The decree extends to December 31, 2023 an existing authorisation for “the transfer of military means, materials and equipment to the government authorities of Ukraine,” according to a government statement.

Since taking office in October, Prime Minister Giorgia Meloni has repeatedly voiced her support for Kyiv while underlying the importance of the Atlantic alliance.

In her first speech to parliament, the leader of the Brothers of Italy party pledged to “continue to be a reliable partner of NATO in supporting Ukraine.”

Her predecessor Mario Draghi was a staunch supporter of Kyiv, but the issue of sending arms to Ukraine split the biggest party in parliament during his coalition government, the Five Star Movement.

That friction led to the early elections that brought Meloni to power.

Parliament now has 60 days to vote the decree into law.

READ ALSO: Outcry in Italy after Berlusconi defends Putin’s invasion of Ukraine

Despite Meloni’s efforts to reassure her Western allies of Italy’s support for the EU’s and NATO’s Ukraine strategy, including sanctions on Russia, the close ties to Russia of her two coalition partners have come under scrutiny.

Both Matteo Salvini of the League party and former premier Silvio Berlusconi, who leads Forza Italia, have long enjoyed warm relations with Russia.

In October, an audio tape of Berlusconi was leaked to the media in which the former premier described how he had received a birthday present of vodka from Russian President Vladimir Putin.

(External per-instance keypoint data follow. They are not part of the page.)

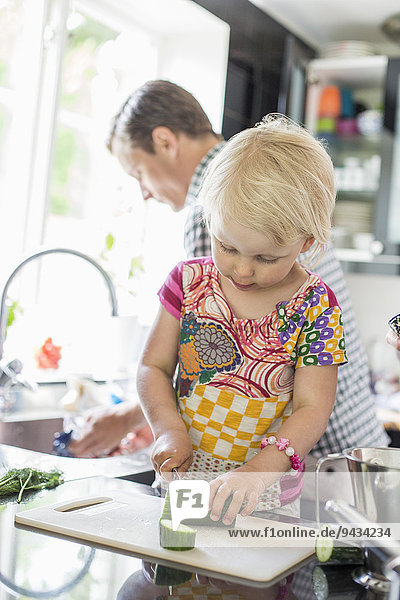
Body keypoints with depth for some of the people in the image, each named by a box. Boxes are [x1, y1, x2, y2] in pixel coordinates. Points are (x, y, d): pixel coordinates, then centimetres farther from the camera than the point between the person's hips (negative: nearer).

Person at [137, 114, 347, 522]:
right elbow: (153, 367, 4)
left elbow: (312, 408, -10)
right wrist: (169, 431, -13)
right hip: (181, 475, 3)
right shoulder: (190, 280, 0)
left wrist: (259, 469, -24)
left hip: (265, 493, -2)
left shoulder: (315, 307, -8)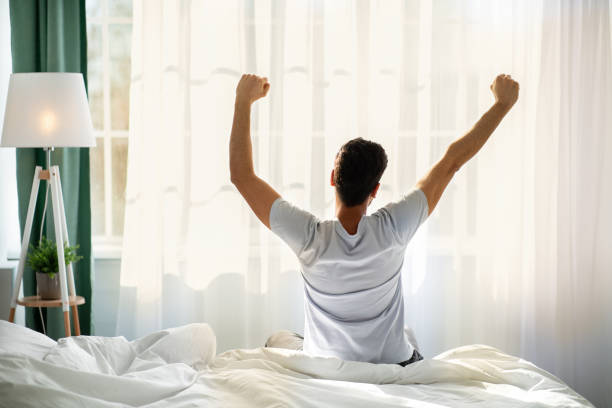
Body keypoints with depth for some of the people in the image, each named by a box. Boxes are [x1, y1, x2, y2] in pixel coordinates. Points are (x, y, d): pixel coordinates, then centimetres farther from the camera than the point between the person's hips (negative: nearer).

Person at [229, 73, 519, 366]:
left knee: (277, 340, 33)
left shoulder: (311, 237, -27)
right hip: (393, 366, 1)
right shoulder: (392, 229, -24)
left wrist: (244, 100, -13)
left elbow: (241, 174, -20)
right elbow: (452, 160, -16)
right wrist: (503, 103, -7)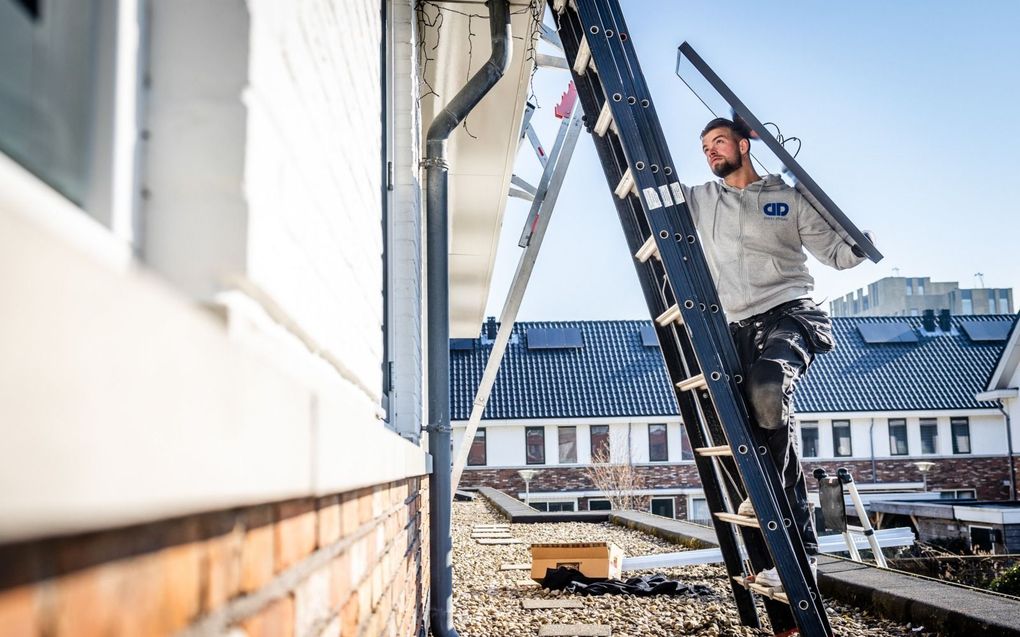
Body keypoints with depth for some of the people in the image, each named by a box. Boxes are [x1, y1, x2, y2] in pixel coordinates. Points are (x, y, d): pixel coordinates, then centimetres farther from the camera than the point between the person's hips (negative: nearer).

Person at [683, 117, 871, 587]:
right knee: (766, 426, -6)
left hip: (789, 314, -3)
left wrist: (858, 247, -12)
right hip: (739, 327, 3)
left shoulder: (788, 198, 10)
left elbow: (835, 252, 9)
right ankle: (799, 548, -1)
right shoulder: (699, 201, 18)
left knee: (767, 387, -35)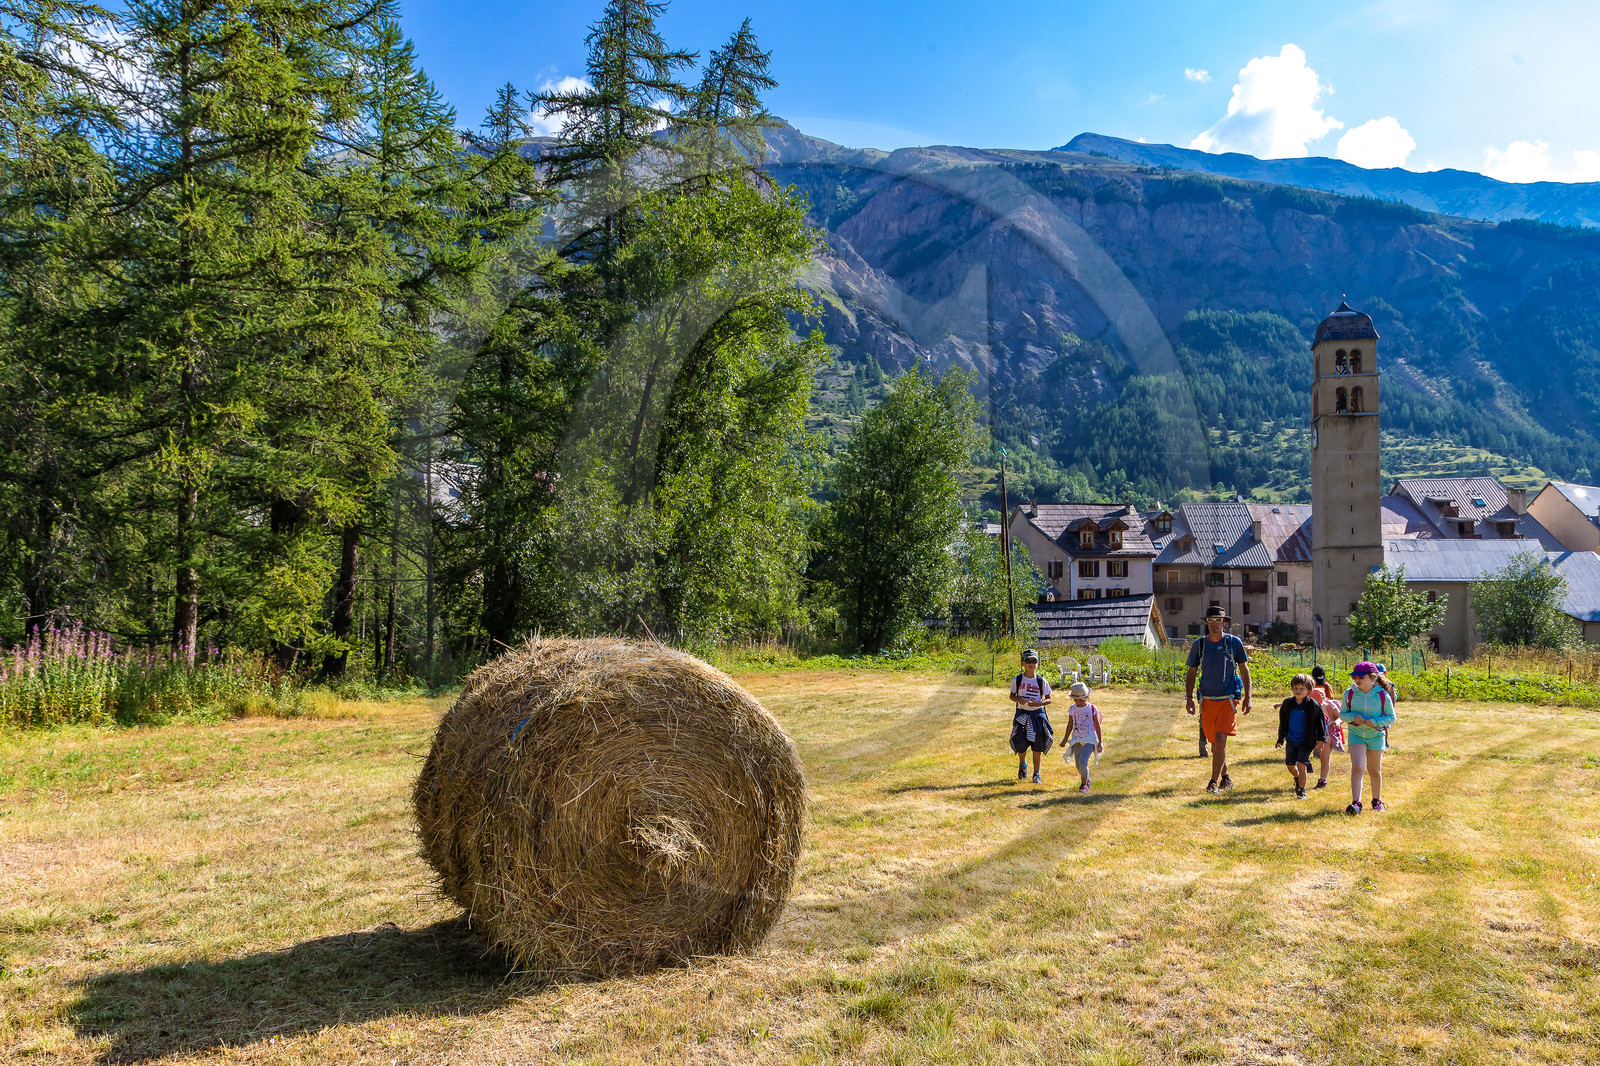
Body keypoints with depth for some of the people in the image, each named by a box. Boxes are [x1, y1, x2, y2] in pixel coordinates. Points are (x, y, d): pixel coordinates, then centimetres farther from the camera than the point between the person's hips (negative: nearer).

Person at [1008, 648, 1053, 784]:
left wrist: (1038, 703, -17)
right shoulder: (1017, 680, 0)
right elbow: (1012, 696, 8)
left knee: (1037, 747, 0)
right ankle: (1023, 764, 31)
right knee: (1020, 745, -3)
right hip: (1022, 714, 0)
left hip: (1038, 714, 0)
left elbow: (1049, 699, 2)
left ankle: (1036, 774, 14)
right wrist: (1018, 699, -14)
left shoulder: (1041, 681, -2)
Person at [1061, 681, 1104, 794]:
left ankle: (1084, 785, -9)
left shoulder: (1092, 709, -6)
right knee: (1078, 765, 5)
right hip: (1077, 740, 4)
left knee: (1083, 762, -20)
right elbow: (1070, 725, 14)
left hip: (1089, 739, -4)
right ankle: (1088, 780, 32)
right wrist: (1065, 740, 14)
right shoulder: (1072, 709, 3)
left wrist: (1100, 742, -4)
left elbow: (1097, 726, -1)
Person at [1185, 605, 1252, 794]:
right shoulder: (1198, 644, 2)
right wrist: (1189, 698, 1)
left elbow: (1244, 670, 7)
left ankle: (1213, 782, -10)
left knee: (1220, 739, -16)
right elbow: (1191, 673, 9)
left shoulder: (1234, 642, -3)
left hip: (1228, 700, -3)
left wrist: (1247, 697, 1)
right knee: (1215, 742, 11)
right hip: (1207, 700, 3)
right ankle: (1226, 779, 30)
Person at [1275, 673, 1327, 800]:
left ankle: (1302, 791, -2)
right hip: (1291, 740, 4)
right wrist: (1281, 739, 15)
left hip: (1306, 741, -4)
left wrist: (1321, 739, -3)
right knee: (1290, 764, 4)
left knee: (1302, 763, -12)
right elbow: (1283, 723, 12)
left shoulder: (1313, 705, -8)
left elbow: (1321, 722, 1)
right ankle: (1297, 778, 38)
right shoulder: (1288, 704, 1)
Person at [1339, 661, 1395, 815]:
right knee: (1357, 767, -17)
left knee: (1374, 771, 12)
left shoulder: (1382, 695, -6)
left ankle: (1377, 800, 32)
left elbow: (1391, 716, 1)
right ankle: (1356, 803, -20)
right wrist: (1353, 717, -14)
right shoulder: (1349, 694, -1)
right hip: (1356, 735, 0)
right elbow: (1342, 714, 8)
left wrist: (1376, 721, -17)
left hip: (1376, 736, 0)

In the tape, he also expressed concerns about sending weapons and cash to Kyiv and appeared to blame the war on Ukraine’s president, Volodymyr Zelensky.

Berlusconi later issued a statement saying his personal position on Ukraine “does not deviate” from that of Italy and the EU.

Since the beginning of the war in Ukraine, Salvini, too, has come under fire for his relations with Moscow, including a report that he dined with Russia’s ambassador to Rome just days after that country’s invasion of Ukraine.

Salvini, who has criticised EU sanctions as ineffective, has long admired Putin, even wearing T-shirts emblazoned with the Russian leader’s face.